Top 10 Wedding Fights Engaged Couples Have (and How to Avoid Them)
Ah, engaged life. Fancy parties in your honor, a legitimate excuse to plunk down thousands for one dress. You never expected the downside: hissing at each other in wedding registry departments and screaming matches over the wedding guest list. The engagement period can be a minefield of hot topics that can trigger huge blowouts. Sometimes a seating plan isn't just a seating plan—it can be an indicator that a larger issue is at bay.
"Planning the wedding is a trial run for your future marriage," says says Tina B. Tessina, psychotherapist and author of True Partners: A Workbook for Building a Lasting Intimate Relationship. "The things you battle about now are clues to where you're going to have trouble in the future." Here's what lies behind the most common prewedding blowouts—and how to resolve them.
"His family's guest list is getting longer and longer every day, and they're not even chipping in for the wedding."
Tessina warns that this particular argument is "a prototype for future financial dealings." Her advice: Be businesslike. Say to your partner, "This is what your family's guest list will cost, this is what my family's guest list will cost.
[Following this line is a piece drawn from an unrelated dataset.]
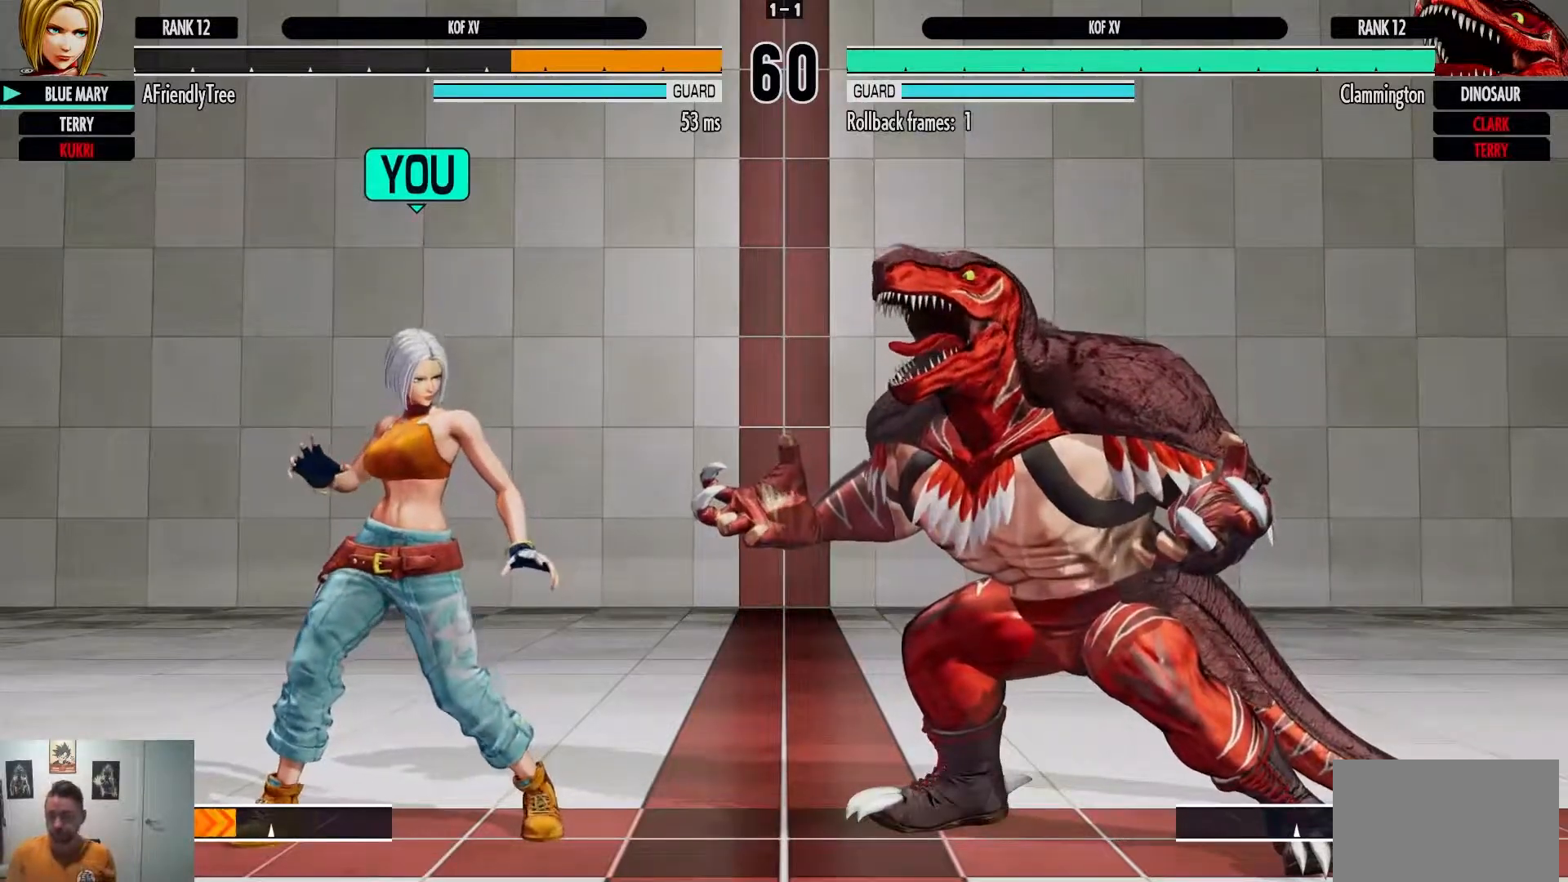
{"buttons": [], "left_stick": "center", "events": []}
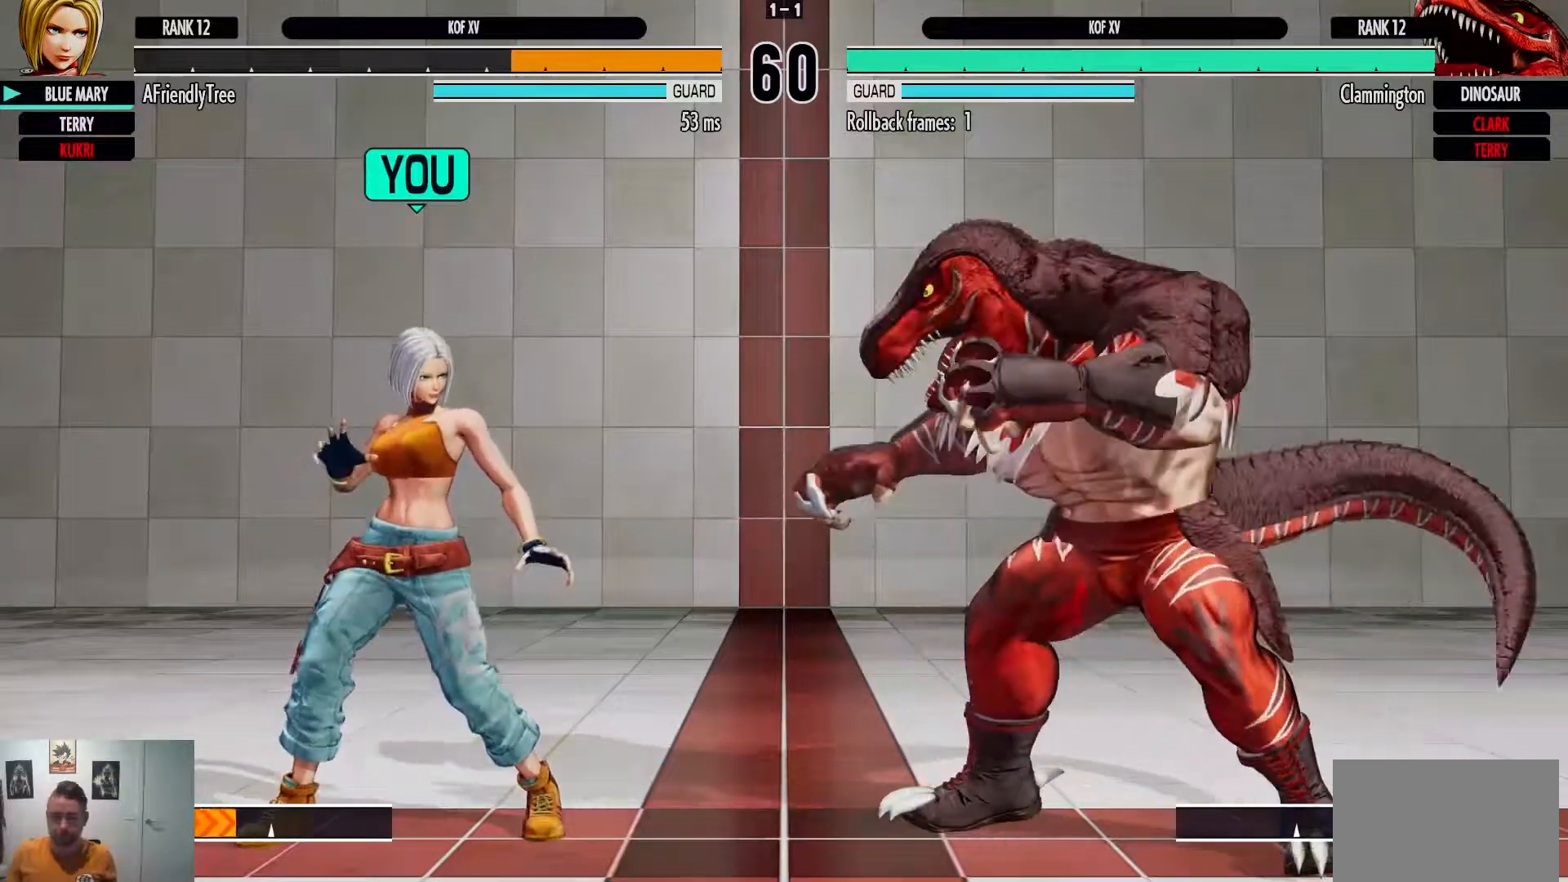
{"buttons": [], "left_stick": "center", "events": []}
What can we do to limit the cost? Will your family chip in?"
Patrick Gannon, MD, is a licensed psychologist in private practice and the co-creator (along with his wife, Dr. Michelle Gannon, also a licensed psychologist) of Marriage Prep 101, a course designed for engaged couples. He suggests that there may be more here than meets the eye. "Always be on the lookout for conflicts like these to be about 'hidden issues.' Are either of you sensitive about issues of fairness or balance? Does one of you have a greater sense of obligation to your parents that the wedding be a certain way?"
"He doesn't even seem to care about the color of the table linens—does he even care about me?"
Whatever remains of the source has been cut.